Дмитрий Волчек: Орсон Уэллс был не только великим режиссером, но и автором, возможно, самой знаменитой радиопередачи XX столетия: постановки ''Войны миров'', которую наивные слушатели приняли за сообщение о высадке марсиан. Правда, он говорил Питеру Богдановичу в 1969 году (это первая беседа, включенная в книгу ''Знакомьтесь, Орсон Уэллс''), что радио уже умерло. Мы с Виктором Зацепиным, редактором издательства ''Rosebud Publishing'', согласились, что великий Уэллс ошибался.
14 августа в Париже на 45 году жизни скончалась Катерина Голубева, снимавшаяся в фильмах Леоса Каракса, Шарунаса Бартаса и Клэр Дени. О судьбе актрисы мы говорили с кинокритиком Андреем Плаховым.
Необычно сложилась судьба Катерины Голубевой, потому что это одна из главных актрис своего поколения, фактически не замеченная российскими режиссерами, хотя она снималась и в российских фильмах.
Андрей Плахов: Катерину Голубеву я узнал по фильму Клэр Дени “Мне не спится”. Она училась во ВГИКе, но быстро выпала из круга молодых российских актеров и актрис и начала сниматься в западном кино, прежде всего, во французском. Именно там она сделала себе имя, карьеру, и не просто карьеру, а репутацию музы европейского артхауса, потому что стала музой для многих крупных режиссеров, таких как Шарунас Бартас, с которым была связана ее личная жизнь поначалу, потом Леос Каракс – он увидел фильм Бартаса “Три дня”, и не мог забыть это лицо. И она стала его очередной музой после Жюльет Бинош, он сделал с ней картину “Пола Икс”, которая стала культовой, и таким образом вся ее карьера стала двигаться в русле артхаусного европейского кинематографа.
Дмитрий Волчек: Вы упомянули фильм Клэр Дени “Мне не спится”. Для меня образ Катерины Голубевой связан с началом этого фильма. Помните, когда она приезжает в Париж на такой раздолбанной советской машине с открытым окном и курит все время?

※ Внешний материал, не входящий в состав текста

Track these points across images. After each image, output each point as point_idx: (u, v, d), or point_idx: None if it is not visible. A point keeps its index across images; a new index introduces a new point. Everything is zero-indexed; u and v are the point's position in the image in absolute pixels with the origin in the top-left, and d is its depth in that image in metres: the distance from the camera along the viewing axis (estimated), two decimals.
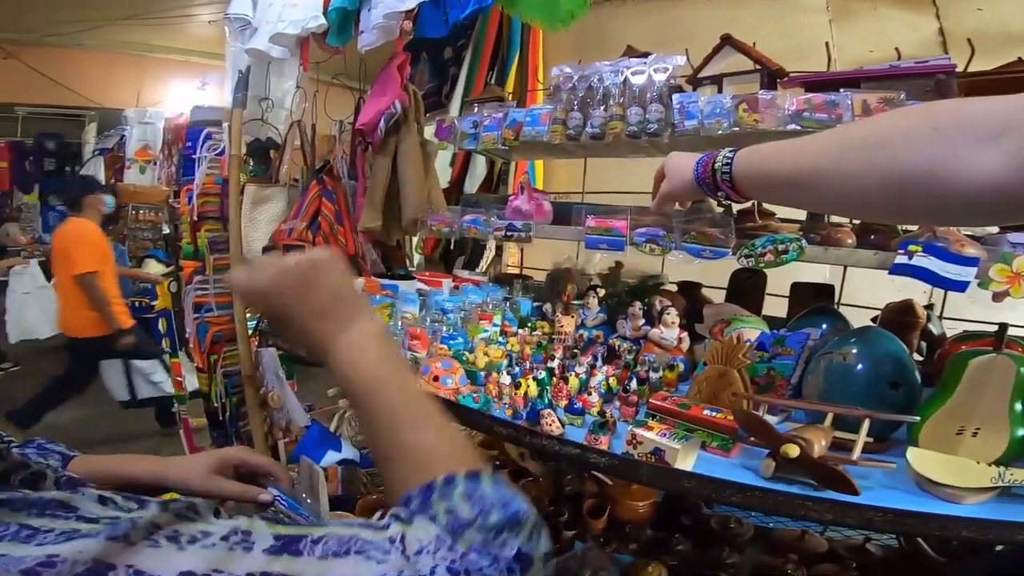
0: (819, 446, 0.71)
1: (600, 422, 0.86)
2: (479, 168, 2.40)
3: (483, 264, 2.39)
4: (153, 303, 3.27)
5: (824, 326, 1.07)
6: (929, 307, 1.35)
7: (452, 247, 2.47)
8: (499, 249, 2.35)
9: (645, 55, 1.29)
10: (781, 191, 0.70)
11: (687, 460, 0.79)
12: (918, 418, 0.80)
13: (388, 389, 0.48)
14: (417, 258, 2.40)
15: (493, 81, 2.37)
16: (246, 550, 0.36)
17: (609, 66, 1.29)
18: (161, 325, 2.54)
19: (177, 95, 5.16)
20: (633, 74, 1.25)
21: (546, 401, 0.96)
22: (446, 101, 2.44)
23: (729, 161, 0.75)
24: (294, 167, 1.95)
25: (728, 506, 0.84)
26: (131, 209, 3.52)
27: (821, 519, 0.67)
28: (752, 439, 0.81)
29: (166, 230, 3.54)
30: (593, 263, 1.59)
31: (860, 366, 0.86)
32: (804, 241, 0.98)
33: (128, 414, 3.46)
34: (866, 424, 0.75)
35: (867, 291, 1.47)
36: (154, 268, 3.19)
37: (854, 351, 0.88)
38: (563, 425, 0.90)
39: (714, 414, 0.85)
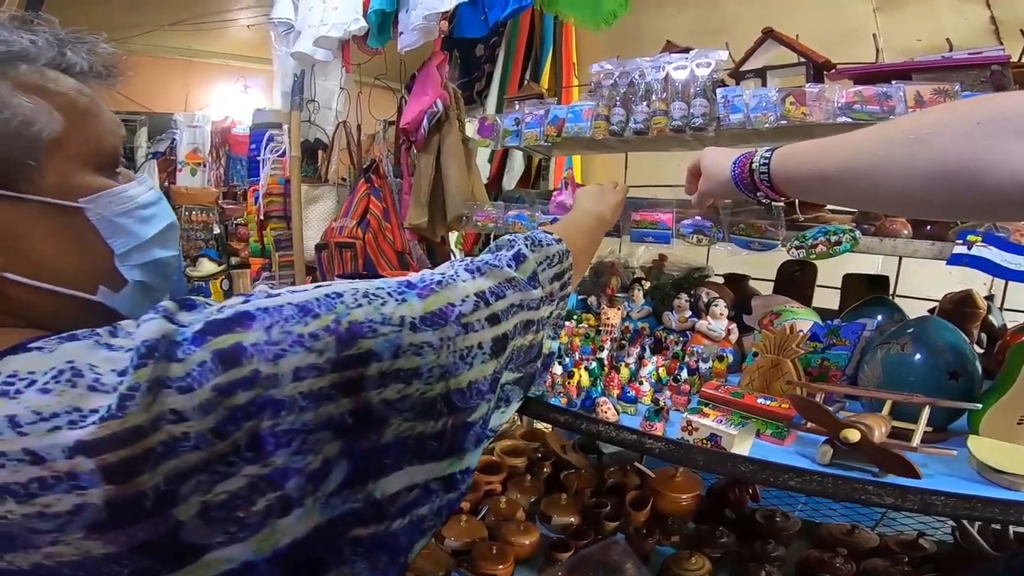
0: (879, 432, 0.72)
1: (655, 409, 0.88)
2: (517, 164, 2.43)
3: None
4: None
5: (880, 317, 1.06)
6: (989, 298, 1.32)
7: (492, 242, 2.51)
8: None
9: (686, 50, 1.30)
10: (822, 189, 0.70)
11: (743, 446, 0.80)
12: (979, 405, 0.79)
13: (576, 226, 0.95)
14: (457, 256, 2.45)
15: (528, 78, 2.39)
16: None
17: (650, 62, 1.30)
18: None
19: (220, 98, 5.32)
20: (675, 69, 1.25)
21: (600, 390, 0.99)
22: (478, 98, 2.48)
23: (767, 161, 0.74)
24: (341, 166, 2.02)
25: (786, 490, 0.85)
26: (184, 210, 3.68)
27: (882, 503, 0.68)
28: (808, 426, 0.82)
29: (216, 230, 3.69)
30: (637, 256, 1.60)
31: (918, 356, 0.86)
32: (858, 232, 0.97)
33: None
34: (926, 411, 0.76)
35: (923, 283, 1.43)
36: (207, 267, 3.34)
37: (912, 341, 0.87)
38: (618, 413, 0.93)
39: (768, 402, 0.86)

Андрей Плахов: Да, действительно, это символическая роль, потому что фактически она сыграла саму себя, девушку из распавшегося СССР, которая приехала во Францию, не зная, вероятно, как следует языка и, будучи абсолютно чужой, но благодаря своей внутренней харизме и какой-то удивительной органике присутствия в этом новом для нее обществе, она очень быстро заняла в нем заметное место и даже потеснила других актрис, которые могли бы претендовать на это место. Она стала символом нового артхаусного европейского кино 90-х и нулевых годов.
Дмитрий Волчек: Я знаю, Андрей, что вы не так давно встречались на фестивале в Ханты-Мансийске.

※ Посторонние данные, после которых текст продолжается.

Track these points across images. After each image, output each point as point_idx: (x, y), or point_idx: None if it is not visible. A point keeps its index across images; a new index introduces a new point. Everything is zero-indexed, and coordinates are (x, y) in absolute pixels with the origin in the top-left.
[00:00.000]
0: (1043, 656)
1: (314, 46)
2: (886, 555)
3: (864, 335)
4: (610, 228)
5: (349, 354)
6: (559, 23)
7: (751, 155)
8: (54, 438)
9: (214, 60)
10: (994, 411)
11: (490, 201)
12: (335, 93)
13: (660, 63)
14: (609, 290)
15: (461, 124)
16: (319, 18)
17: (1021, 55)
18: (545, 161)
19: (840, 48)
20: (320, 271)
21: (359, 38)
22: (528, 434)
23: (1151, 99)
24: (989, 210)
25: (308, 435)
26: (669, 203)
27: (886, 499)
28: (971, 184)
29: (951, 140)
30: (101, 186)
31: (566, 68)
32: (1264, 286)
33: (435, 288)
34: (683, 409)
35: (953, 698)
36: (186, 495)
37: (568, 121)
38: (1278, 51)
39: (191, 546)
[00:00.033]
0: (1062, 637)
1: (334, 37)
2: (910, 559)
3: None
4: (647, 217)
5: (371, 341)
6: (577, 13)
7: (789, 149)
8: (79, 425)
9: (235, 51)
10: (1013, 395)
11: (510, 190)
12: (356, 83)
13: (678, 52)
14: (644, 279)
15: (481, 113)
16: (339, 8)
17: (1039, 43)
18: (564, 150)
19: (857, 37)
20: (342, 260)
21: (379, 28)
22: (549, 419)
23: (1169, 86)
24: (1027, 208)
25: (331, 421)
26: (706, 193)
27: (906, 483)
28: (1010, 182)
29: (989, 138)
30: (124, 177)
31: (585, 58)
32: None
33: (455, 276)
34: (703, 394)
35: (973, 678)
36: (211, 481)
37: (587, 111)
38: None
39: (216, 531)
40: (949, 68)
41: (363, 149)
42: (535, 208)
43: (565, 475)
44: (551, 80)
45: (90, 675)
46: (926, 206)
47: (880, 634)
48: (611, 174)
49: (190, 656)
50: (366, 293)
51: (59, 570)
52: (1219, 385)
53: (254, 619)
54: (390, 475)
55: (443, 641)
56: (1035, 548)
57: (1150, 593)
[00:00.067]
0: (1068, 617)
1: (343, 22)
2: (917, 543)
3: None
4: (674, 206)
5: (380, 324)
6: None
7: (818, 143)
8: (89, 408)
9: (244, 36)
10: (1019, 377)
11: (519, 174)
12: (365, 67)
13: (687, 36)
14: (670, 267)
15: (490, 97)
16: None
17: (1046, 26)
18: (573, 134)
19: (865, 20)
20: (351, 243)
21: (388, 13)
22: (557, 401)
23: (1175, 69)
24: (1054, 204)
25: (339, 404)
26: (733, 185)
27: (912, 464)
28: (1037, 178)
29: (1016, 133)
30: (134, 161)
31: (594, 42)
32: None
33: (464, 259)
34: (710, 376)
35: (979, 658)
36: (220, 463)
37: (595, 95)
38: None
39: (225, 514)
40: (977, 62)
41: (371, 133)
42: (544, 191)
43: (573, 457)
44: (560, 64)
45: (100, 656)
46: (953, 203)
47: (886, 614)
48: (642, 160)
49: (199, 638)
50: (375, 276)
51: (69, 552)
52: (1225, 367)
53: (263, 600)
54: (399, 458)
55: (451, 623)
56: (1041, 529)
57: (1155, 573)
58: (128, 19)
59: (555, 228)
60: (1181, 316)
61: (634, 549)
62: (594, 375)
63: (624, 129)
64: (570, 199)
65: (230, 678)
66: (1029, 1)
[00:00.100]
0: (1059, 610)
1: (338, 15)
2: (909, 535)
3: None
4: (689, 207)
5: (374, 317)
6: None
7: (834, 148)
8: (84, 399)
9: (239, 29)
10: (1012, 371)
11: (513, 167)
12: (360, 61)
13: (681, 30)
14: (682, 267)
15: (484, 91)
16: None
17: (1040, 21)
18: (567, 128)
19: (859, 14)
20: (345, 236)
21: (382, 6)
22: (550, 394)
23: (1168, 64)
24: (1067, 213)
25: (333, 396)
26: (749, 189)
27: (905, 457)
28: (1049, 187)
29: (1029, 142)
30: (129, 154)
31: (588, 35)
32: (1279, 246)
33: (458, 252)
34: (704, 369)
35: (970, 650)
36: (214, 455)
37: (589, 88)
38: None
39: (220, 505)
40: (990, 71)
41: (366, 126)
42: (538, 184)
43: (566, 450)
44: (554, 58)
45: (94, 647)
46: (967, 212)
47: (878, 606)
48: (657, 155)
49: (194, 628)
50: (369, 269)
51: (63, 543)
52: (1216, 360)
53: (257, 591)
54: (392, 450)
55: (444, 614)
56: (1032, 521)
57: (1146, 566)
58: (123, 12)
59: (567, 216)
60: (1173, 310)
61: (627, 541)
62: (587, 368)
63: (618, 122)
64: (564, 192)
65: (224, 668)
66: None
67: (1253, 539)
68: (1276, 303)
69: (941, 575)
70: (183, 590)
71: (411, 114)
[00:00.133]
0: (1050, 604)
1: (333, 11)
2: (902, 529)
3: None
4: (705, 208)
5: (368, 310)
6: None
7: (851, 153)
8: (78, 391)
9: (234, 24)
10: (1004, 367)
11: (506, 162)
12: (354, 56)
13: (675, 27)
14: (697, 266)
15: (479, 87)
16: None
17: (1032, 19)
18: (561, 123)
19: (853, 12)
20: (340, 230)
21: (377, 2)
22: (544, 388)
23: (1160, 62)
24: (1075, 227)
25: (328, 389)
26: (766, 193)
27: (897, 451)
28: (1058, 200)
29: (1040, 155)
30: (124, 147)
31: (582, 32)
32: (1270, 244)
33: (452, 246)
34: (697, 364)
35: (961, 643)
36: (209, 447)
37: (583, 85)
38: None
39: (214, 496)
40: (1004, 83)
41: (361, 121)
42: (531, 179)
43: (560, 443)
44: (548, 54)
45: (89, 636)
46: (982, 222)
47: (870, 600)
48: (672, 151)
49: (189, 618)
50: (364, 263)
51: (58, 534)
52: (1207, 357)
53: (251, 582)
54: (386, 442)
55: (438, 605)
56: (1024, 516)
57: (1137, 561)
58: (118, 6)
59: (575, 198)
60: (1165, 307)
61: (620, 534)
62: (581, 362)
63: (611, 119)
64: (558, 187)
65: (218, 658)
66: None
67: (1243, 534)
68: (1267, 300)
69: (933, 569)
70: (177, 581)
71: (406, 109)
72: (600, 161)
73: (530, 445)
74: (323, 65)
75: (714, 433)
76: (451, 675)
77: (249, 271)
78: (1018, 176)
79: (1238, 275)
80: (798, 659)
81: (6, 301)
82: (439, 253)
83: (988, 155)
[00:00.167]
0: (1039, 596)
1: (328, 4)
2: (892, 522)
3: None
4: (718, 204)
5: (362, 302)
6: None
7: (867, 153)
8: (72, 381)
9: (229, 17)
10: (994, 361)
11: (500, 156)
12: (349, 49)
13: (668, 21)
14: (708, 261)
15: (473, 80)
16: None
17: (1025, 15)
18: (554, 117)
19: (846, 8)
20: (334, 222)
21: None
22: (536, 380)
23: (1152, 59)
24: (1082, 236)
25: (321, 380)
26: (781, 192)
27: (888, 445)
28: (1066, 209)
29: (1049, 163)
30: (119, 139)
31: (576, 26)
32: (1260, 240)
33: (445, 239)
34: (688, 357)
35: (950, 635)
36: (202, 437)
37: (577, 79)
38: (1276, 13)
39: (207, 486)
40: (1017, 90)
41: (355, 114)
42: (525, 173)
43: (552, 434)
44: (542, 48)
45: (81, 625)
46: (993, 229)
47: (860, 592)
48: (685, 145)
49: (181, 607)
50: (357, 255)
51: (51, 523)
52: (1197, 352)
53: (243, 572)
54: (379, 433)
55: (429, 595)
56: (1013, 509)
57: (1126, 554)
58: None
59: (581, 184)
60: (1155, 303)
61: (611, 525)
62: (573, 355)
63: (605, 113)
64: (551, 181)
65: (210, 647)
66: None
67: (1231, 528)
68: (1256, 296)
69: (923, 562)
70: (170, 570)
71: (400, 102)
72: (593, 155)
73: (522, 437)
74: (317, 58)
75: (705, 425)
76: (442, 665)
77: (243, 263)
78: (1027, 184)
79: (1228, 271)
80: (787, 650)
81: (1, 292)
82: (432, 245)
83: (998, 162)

Андрей Плахов: Да, они приезжали туда с Леосом Караксом, и это была очень счастливая пара. Они приехали с двумя детьми, Каракас возглавлял жюри фестиваля, и Катерина была с ним. Она, с одной стороны, светилась счастьем, с другой стороны, в ее глазах всегда чувствовалась боль и надлом. Мы не знаем точной причины такой ранней смерти Катерины Голубевой, но тот роман, который она прожила с Леосом Караксом, он разыгрывался в жанре и в традиции французской “Новой волны” – такие романы заканчиваются трагически и люди умирают молодыми. Такая печальная судьба.